People do that. There are people who just put on a movie together and enjoy simple comforts. People who aren’t like me. Who aren’t destined to be alone, for all eternity.

I hadn’t even realised I’d failed to form a reply until he clicks a finger and says, “Desperately Seeking Susan!”

“Sorry?”

“That’s it. That’s my favourite movie.”

Such odd words all strung together until some distant memory of a dull and deeply forgettable movie surfaces. An awful movie. And there it is, our first major difference. And an appalling one too.

But not wanting the easy flow of conversation to ebb away, I ask, “Sycamore Street?”

“Yes!” he replies with a bright smile, and I’m glad I didn’t say anything horrible about his weird favourite movie. “I lived there until I was seven.
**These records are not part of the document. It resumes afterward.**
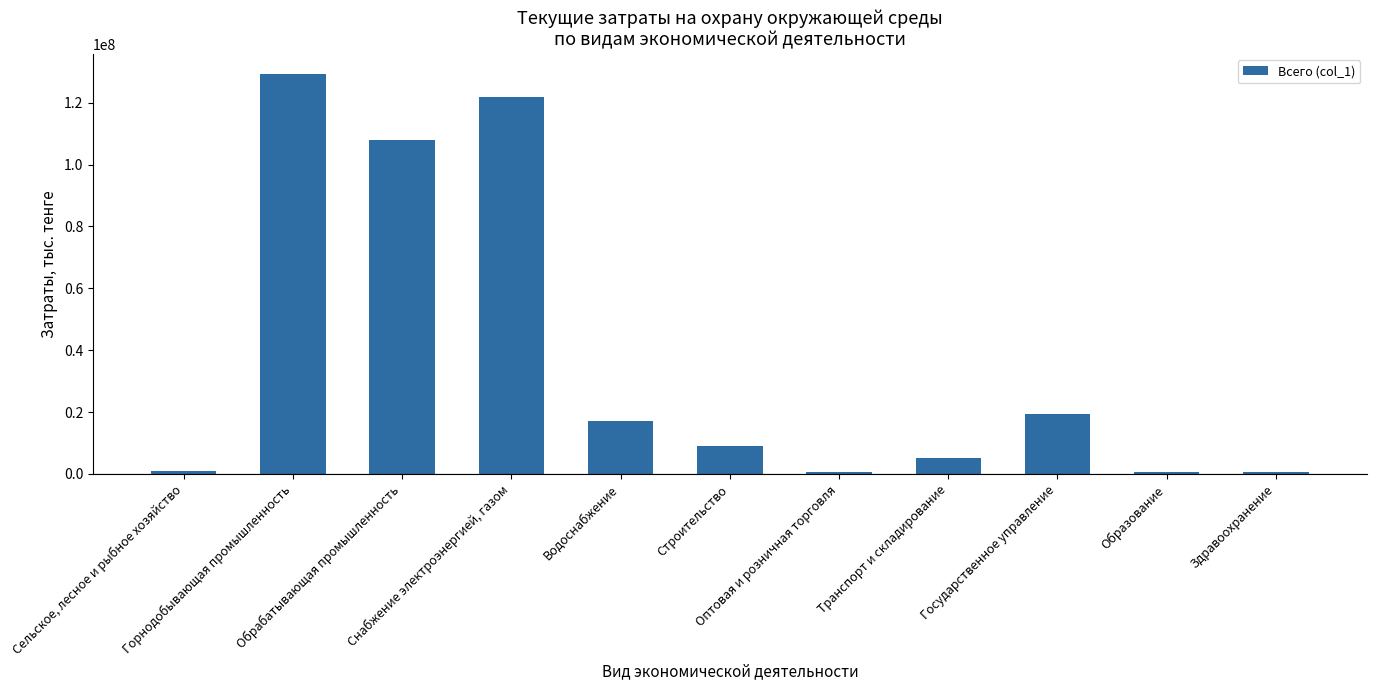

What position from the right is Снабжение электроэнергией, газом?

8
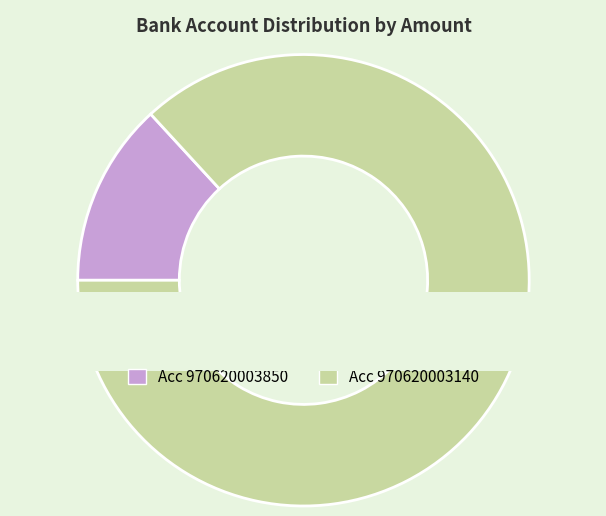

Which category has the biggest portion of the pie?

970620003140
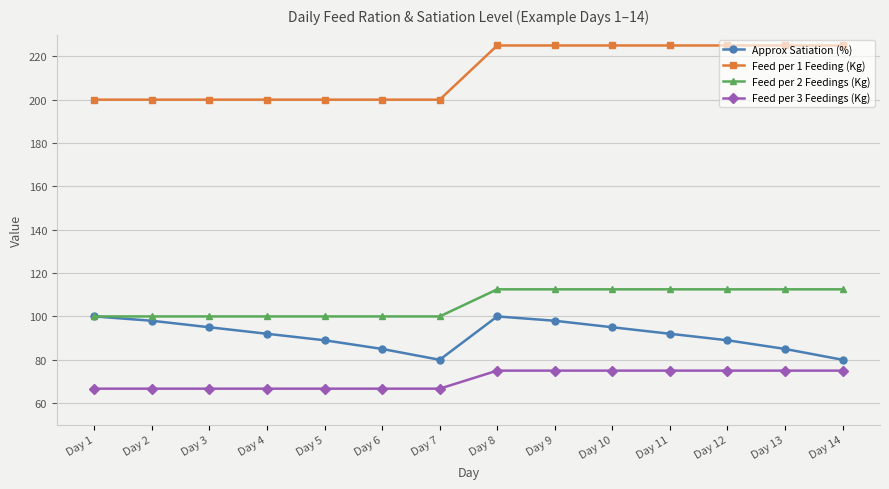

Which series changed the most between Day 1 and Day 9?

Feed per 1 Feeding (Kg)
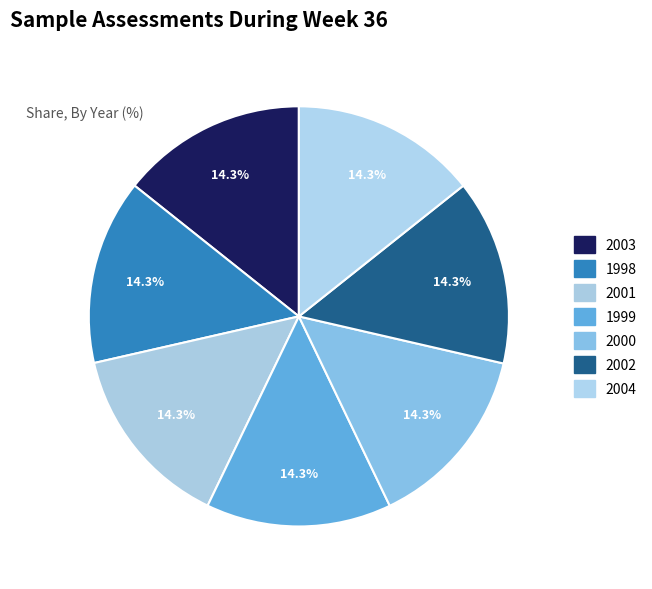

How many segments does this pie chart have?

7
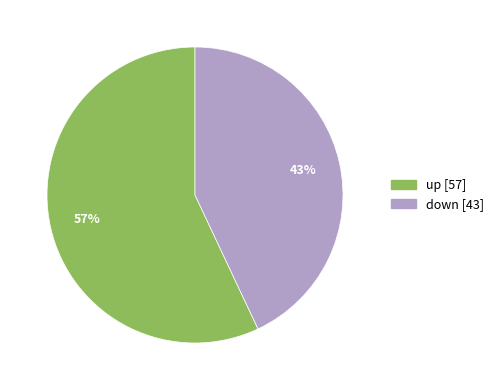

Rank the categories by value from lowest to highest.

down, up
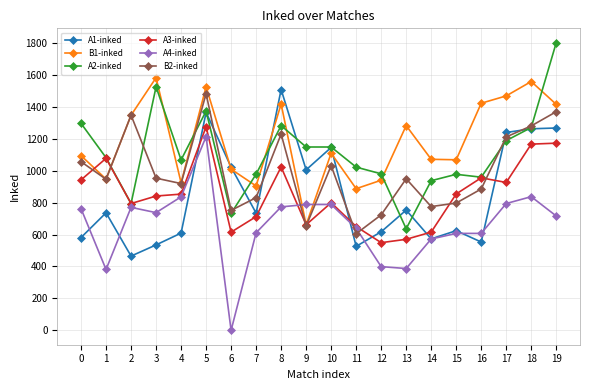

The A4-inked series shows 794 at 17. True or false?

True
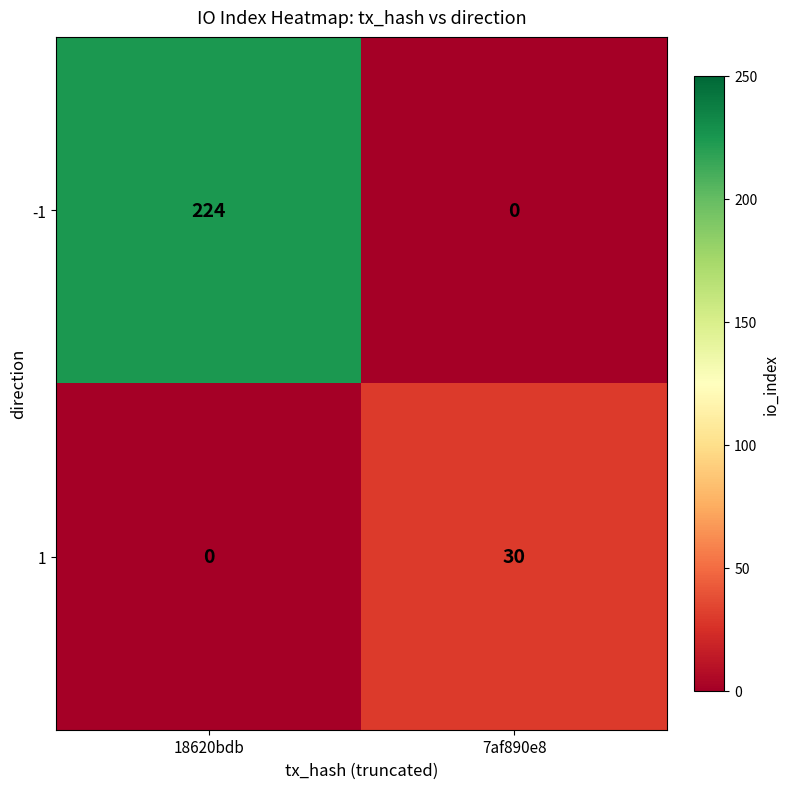

At which category does the chart reach its peak across all series?

18620bdb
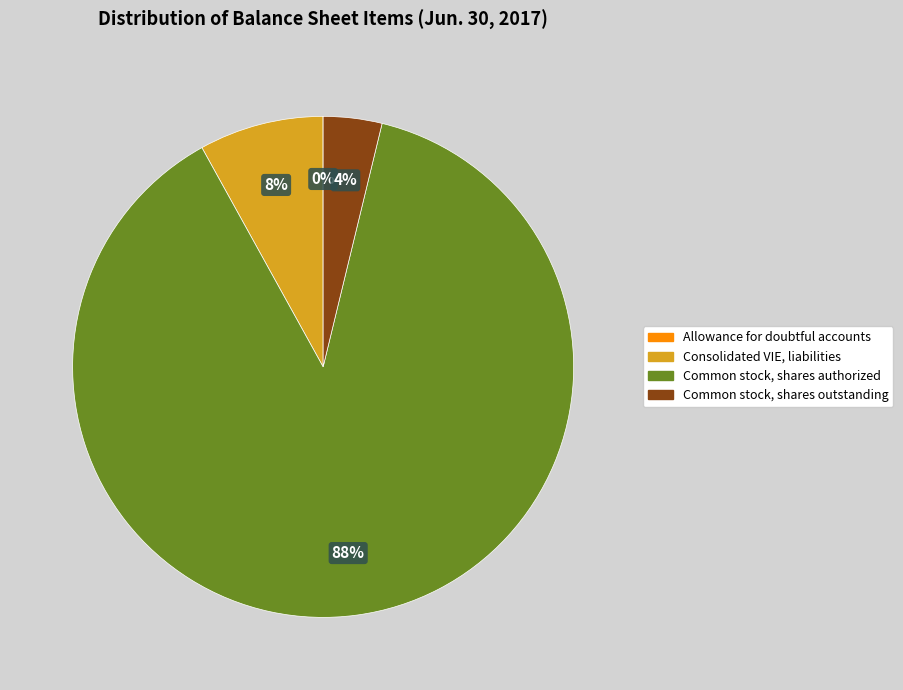

Combined, do Consolidated VIE, liabilities and Common stock, shares outstanding account for over 50%?

No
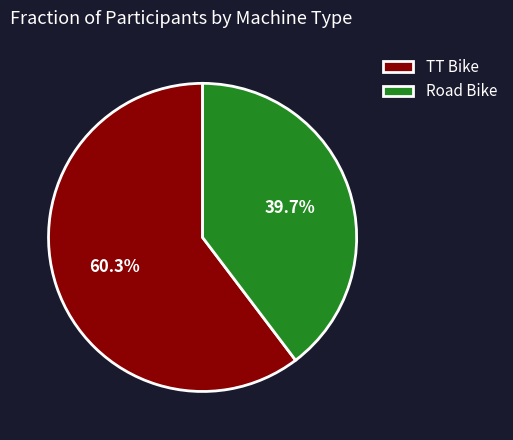

Is there any slice that represents more than half of the pie?

Yes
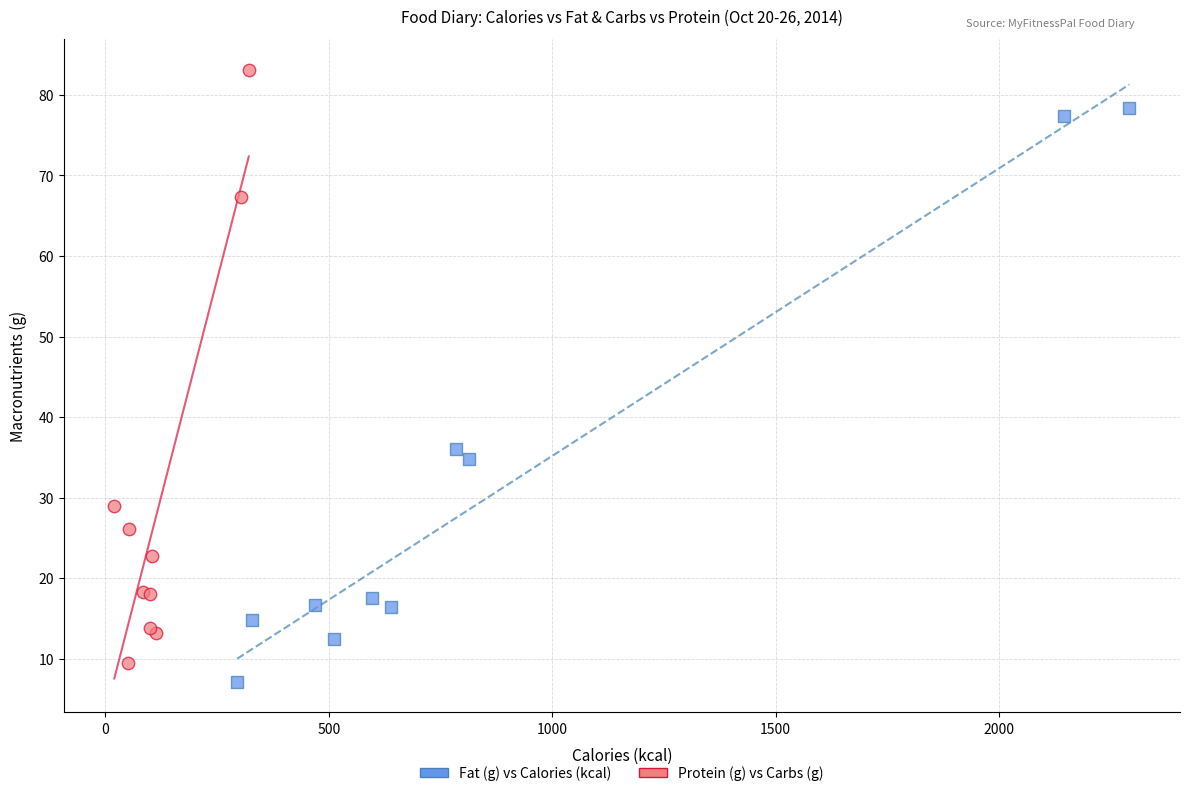

Which series reaches the minimum Y coordinate?

Fat (g) vs Calories (kcal)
Then it was McLaughlin Grove?”

My own smile pulls at the corners of my lips. “Then Shakespeare Crescent?”

“Then…” Both our smiles fade fast.

“Foster care.”

“Yep.” His head dips, and maybe it’s too soon, but he rips the tea bags out and throws them in the sink, eventually reflecting, “All those schools.”

“Yeah. There were a lot of them.”

The spoon clinks gently in the cup as he stirs. “Then why are we so different if we have all that in common?”